NOTE 15. SUPPLEMENTAL INFORMATION RELATING TO OIL AND GAS PRODUCING ACTIVITIES (UNAUDITED)

 

Costs Incurred in Oil and Gas Property Acquisition, Exploration and Development

 

Amounts reported as costs incurred include both capitalized costs and costs charged to expense during the year for oil and gas property acquisition, exploration and development activities. Costs incurred also include new ARO established in the current year, as well as increases or decreases to the ARO resulting from changes to cost estimates during the year. Exploration costs presented below include the costs of drilling and equipping successful exploration wells, as well as dry hole costs, leasehold impairments, geological and geophysical expenses, and the costs of retaining undeveloped leaseholds. Development costs include the costs of drilling and equipping development wells, and construction of related production facilities.

 

In 2020, the Company purchased 50% working interest in the Utikuma field in Alberta, Canada for an aggregate purchase price of $678,765. In connection with the acquisition, Company recognized an asset retirement obligation of $906,146. An additional $1,000,000 CAD was contingent on the future price of WTI crude. At the time WTI price exceeded $50/bbl, the Company would pay an additional $750,000 CAD. In addition, at the time WTI price exceeded $57/bbl the Company would pay an additional $250,000 CAD (for a cumulative contingent total of $1,000,000 CAD). The price of WTI crude exceeded $50/bbl on January 6, 2021 and exceeded $57/bbl on February 8, 2021. The additional payments due were netted with the accounts receivable balance from previous Joint Interest Billing statements from BSR. The total $USD value of the addition was $787,250, using prevailing exchange rates on the respective dates.

 

   

Fiscal Year Ended

December 31, 2022

   

Fiscal Year Ended

December 31, 2021

 
Property acquisitions   $     $ 787,250  
Unevaluated            
Evaluated            
Exploration            
Development            
Total costs incurred   $     $ 787,250  

 

Capitalized costs

 

Capitalized costs include the cost of properties, equipment and facilities for oil and natural-gas producing activities, excluding any asset retirement obligations. Capitalized costs for proved properties include costs for oil and natural-gas leaseholds where proved reserves have been identified, development wells, and related equipment and facilities, including development wells in progress. Capitalized costs for unproved properties include costs for acquiring oil and gas leaseholds and geological and geophysical expenses where no proved reserves have been identified.

* Dataset
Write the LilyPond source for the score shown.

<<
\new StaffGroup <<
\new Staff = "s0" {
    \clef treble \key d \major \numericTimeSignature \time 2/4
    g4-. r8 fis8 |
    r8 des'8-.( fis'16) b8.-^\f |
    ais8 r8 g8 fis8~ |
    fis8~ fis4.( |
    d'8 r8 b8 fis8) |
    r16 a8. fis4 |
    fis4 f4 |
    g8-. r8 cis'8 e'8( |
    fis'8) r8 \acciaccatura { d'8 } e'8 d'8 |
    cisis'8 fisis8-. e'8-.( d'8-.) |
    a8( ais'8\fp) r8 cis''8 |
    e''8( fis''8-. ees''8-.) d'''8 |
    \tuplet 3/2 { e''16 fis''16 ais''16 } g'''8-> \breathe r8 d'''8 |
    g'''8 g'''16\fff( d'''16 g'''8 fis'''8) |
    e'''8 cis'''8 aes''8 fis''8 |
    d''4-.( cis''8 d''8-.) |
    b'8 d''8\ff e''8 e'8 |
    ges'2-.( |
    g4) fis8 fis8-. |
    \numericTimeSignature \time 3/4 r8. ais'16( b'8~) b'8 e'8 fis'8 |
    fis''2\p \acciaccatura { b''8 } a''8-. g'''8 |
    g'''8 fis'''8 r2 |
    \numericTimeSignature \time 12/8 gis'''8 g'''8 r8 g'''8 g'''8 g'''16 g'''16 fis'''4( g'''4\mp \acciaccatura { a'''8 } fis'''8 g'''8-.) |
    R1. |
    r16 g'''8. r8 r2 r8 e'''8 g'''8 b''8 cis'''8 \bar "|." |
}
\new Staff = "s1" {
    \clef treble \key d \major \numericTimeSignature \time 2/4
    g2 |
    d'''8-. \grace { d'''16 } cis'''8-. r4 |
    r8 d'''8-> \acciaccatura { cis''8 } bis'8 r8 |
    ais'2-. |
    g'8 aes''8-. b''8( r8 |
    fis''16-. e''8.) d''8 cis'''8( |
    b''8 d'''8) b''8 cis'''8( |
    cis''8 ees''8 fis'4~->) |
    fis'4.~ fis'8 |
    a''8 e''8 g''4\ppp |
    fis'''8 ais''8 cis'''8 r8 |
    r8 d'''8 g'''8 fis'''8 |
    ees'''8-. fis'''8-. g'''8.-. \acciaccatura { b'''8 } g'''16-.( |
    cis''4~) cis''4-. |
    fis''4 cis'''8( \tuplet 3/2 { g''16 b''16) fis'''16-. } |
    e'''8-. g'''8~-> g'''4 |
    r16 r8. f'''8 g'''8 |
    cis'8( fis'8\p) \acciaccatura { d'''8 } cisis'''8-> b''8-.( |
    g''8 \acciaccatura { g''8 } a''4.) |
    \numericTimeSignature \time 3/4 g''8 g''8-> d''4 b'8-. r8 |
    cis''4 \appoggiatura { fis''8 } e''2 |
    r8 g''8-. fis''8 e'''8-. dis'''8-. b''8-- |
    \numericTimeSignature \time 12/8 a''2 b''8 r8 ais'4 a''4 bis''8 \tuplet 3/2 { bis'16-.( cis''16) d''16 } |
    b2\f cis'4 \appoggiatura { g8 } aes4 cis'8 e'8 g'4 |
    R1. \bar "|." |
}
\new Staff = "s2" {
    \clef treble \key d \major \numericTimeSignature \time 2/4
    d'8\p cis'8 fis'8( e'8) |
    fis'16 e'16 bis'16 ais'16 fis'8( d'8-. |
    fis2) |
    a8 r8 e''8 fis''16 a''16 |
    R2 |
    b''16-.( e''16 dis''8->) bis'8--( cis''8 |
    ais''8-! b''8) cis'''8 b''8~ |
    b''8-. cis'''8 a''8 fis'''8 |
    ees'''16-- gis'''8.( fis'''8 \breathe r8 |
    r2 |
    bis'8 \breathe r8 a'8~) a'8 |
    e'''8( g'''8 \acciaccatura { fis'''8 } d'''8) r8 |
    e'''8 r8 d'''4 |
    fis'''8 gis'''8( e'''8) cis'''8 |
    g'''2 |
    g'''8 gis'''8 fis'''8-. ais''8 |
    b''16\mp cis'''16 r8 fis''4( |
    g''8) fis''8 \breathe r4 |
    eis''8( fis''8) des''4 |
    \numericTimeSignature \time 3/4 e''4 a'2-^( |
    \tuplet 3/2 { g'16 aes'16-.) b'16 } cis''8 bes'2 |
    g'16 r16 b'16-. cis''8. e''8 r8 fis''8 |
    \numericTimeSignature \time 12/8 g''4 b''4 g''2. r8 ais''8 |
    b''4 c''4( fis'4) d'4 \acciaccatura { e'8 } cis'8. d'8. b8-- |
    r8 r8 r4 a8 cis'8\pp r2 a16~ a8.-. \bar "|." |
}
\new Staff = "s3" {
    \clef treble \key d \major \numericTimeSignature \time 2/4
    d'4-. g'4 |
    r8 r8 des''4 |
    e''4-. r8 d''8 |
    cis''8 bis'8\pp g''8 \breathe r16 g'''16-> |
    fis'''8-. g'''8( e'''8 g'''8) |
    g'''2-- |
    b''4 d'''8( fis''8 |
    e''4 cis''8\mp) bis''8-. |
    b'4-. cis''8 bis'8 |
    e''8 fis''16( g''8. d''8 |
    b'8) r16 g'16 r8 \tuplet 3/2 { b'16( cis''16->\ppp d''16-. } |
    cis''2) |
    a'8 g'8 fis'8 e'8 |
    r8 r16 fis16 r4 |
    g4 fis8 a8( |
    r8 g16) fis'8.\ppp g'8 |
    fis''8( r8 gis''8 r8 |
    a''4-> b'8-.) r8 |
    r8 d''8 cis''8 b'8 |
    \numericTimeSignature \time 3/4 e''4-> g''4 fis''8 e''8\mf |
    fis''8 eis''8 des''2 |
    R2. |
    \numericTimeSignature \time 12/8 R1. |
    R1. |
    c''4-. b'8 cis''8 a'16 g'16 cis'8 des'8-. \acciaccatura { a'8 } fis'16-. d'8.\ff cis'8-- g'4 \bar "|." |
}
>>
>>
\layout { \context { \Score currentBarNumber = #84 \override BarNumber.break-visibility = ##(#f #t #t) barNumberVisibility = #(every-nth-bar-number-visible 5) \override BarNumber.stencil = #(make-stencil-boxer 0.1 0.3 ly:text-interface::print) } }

* Exercise requirements
Decide whether each statement agrees with the text on oil and gas producing activities, answering yes or no and quoting the deciding words from the text. (a) The Company paid an aggregate purchase price of $678,765 for a 50% working interest in the Utikuma field. (b) Capitalized costs include asset retirement obligations. (c) The price of WTI crude exceeded $57/bbl on January 6, 2021. The records have nothing to do with the text on oil and gas producing activities.

* Response
(a) Yes: "the Company purchased 50% working interest in the Utikuma field in Alberta, Canada for an aggregate purchase price of $678,765"
(b) No: "excluding any asset retirement obligations"
(c) No: "exceeded $57/bbl on February 8, 2021"